There was nearly a 30-year gap between their initial interactions and when they’d eventually work together.

But Alabama coach Nick Saban said those early moments gave him reason to follow Curt Cignetti’s career and ultimately hire Cignetti onto his initial Crimson Tide coaching staff.

“I knew him for a long time because I coached for his dad way back in ’78 and ’79,” Saban said.

Before Saban became college football’s most prominent man in charge, he was the West Virginia defensive backs coach for Frank Cignetti Sr. during his final two years leading the Mountaineers in Morgantown, W.Va.

“And he was a high school player at the time,” Saban said of Curt Cignetti, now the coach at James Madison. “I always thought he was a bright, young guy and then he got into coaching and did a really good job everywhere he ever coached.”

Saban won one national championship as the coach at LSU and has led Alabama to five titles since taking the job there in 2007. His first championship-winning season in charge of the Crimson Tide came in 2009 during an undefeated campaign with Cignetti working as the recruiting coordinator and wide receivers coach.

Cignetti will aim for his first national title as a head coach when the second-seeded Dukes meet top-seeded North Dakota State on Saturday at noon in the FCS championship game.

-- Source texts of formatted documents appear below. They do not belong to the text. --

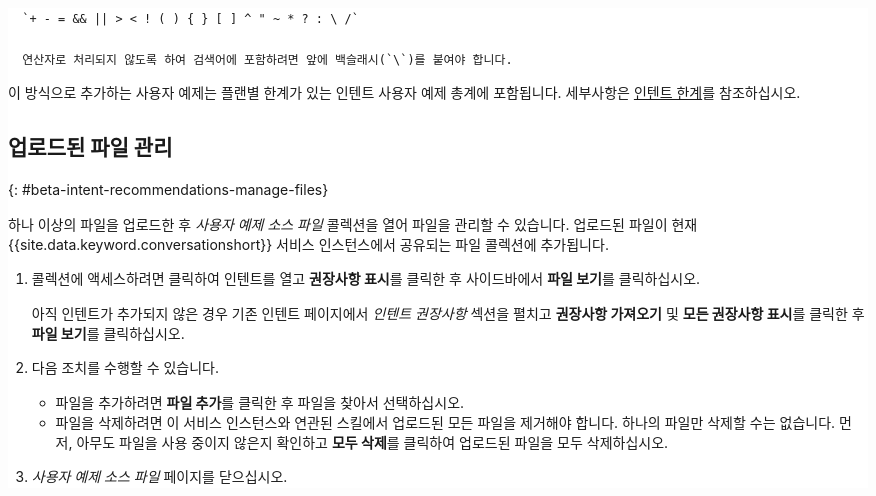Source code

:       `+ - = && || > < ! ( ) { } [ ] ^ " ~ * ? : \ /`

      연산자로 처리되지 않도록 하여 검색어에 포함하려면 앞에 백슬래시(`\`)를 붙여야 합니다.

이 방식으로 추가하는 사용자 예제는 플랜별 한계가 있는 인텐트 사용자 예제 총계에 포함됩니다. 세부사항은 [인텐트 한계](/docs/services/assistant?topic=assistant-intents#intents-limits)를 참조하십시오.

## 업로드된 파일 관리
{: #beta-intent-recommendations-manage-files}

하나 이상의 파일을 업로드한 후 *사용자 예제 소스 파일* 콜렉션을 열어 파일을 관리할 수 있습니다. 업로드된 파일이 현재 {{site.data.keyword.conversationshort}} 서비스 인스턴스에서 공유되는 파일 콜렉션에 추가됩니다.

1.  콜렉션에 액세스하려면 클릭하여 인텐트를 열고 **권장사항 표시**를 클릭한 후 사이드바에서 **파일 보기**를 클릭하십시오.

    아직 인텐트가 추가되지 않은 경우 기존 인텐트 페이지에서 *인텐트 권장사항* 섹션을 펼치고 **권장사항 가져오기** 및 **모든 권장사항 표시**를 클릭한 후 **파일 보기**를 클릭하십시오.

1.  다음 조치를 수행할 수 있습니다.

    - 파일을 추가하려면 **파일 추가**를 클릭한 후 파일을 찾아서 선택하십시오.
    - 파일을 삭제하려면 이 서비스 인스턴스와 연관된 스킬에서 업로드된 모든 파일을 제거해야 합니다. 하나의 파일만 삭제할 수는 없습니다. 먼저, 아무도 파일을 사용 중이지 않은지 확인하고 **모두 삭제**를 클릭하여 업로드된 파일을 모두 삭제하십시오.

1.  *사용자 예제 소스 파일* 페이지를 닫으십시오.
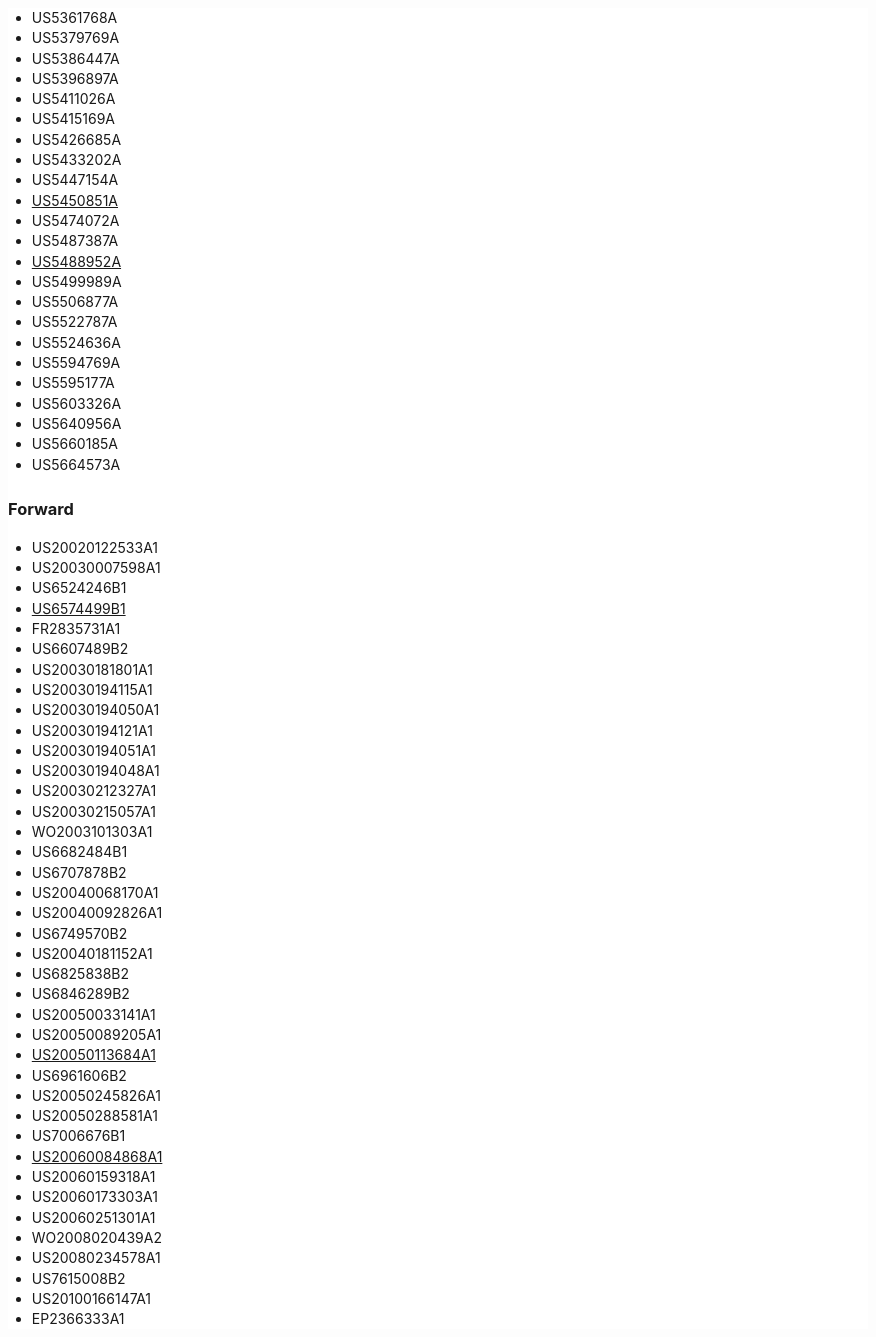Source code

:  * US5361768A
 * US5379769A
 * US5386447A
 * US5396897A
 * US5411026A
 * US5415169A
 * US5426685A
 * US5433202A
 * US5447154A
 * [US5450851A](US5450851A.md)
 * US5474072A
 * US5487387A
 * [US5488952A](US5488952A.md)
 * US5499989A
 * US5506877A
 * US5522787A
 * US5524636A
 * US5594769A
 * US5595177A
 * US5603326A
 * US5640956A
 * US5660185A
 * US5664573A
### Forward
 * US20020122533A1
 * US20030007598A1
 * US6524246B1
 * [US6574499B1](US6574499B1.md)
 * FR2835731A1
 * US6607489B2
 * US20030181801A1
 * US20030194115A1
 * US20030194050A1
 * US20030194121A1
 * US20030194051A1
 * US20030194048A1
 * US20030212327A1
 * US20030215057A1
 * WO2003101303A1
 * US6682484B1
 * US6707878B2
 * US20040068170A1
 * US20040092826A1
 * US6749570B2
 * US20040181152A1
 * US6825838B2
 * US6846289B2
 * US20050033141A1
 * US20050089205A1
 * [US20050113684A1](US20050113684A1.md)
 * US6961606B2
 * US20050245826A1
 * US20050288581A1
 * US7006676B1
 * [US20060084868A1](US20060084868A1.md)
 * US20060159318A1
 * US20060173303A1
 * US20060251301A1
 * WO2008020439A2
 * US20080234578A1
 * US7615008B2
 * US20100166147A1
 * EP2366333A1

“That was a valuable time for me,” Cignetti said of his Alabama stint. “I probably had 24 years, maybe, of FBS assistant experience going to Alabama, and I was with Nick for four years being part of the original staff. So I went in on the ground floor when we had to build it up and I really learned a lot from him in terms of how to run a program, organization, leadership and how to practice, really from A to Z.”

Saban said: “[Cignetti] really did an outstanding job here for us coaching the receivers and I’m not surprised at all that he’s become a really, really good head coach.”

Cignetti is 81-27 in his nine seasons – six at Indiana University of Pennsylvania, two at Elon, this one at JMU – as a head coach, but had never been further than Division II quarterfinals before this year.

Throughout the fall and during the postseason Cignetti has repeatedly said much of what he’s done to lead the Dukes is what he learned from being around Saban at Alabama.

“So my blueprint is very similar to what we did there,” Cignetti said, “and [I] tweaked it over time according to personality and where you’re at, but there’s no question that experience was extremely valuable.”

JMU practices similarly to the Crimson Tide, with Cignetti emphasizing shorter, faster-paced sessions in order to avoid wasting the time of his players. The style in which the Dukes play allows for balance on offense, but stresses the importance of a strong rushing attack just like Alabama did when Cignetti was there and running back Mark Ingram won the Heisman Trophy.

“He’s smart,” Saban said of Cignetti. “He’s very conscientious, pays attention to detail and you know, knows the game of football really, really well. And it kind of runs in the family because I always thought his dad was a great coach, too.”

Frank Cignetti Sr., a College Football Hall of Famer, reached a championship game as a head coach for the first time in 1990 when his Indiana University of Pennsylvania squad squared off with North Dakota State for the Division II crown.

North Dakota State topped IUP 51-11.

“I hope we have a different result,” Curt Cignetti said about his Dukes facing the Bison.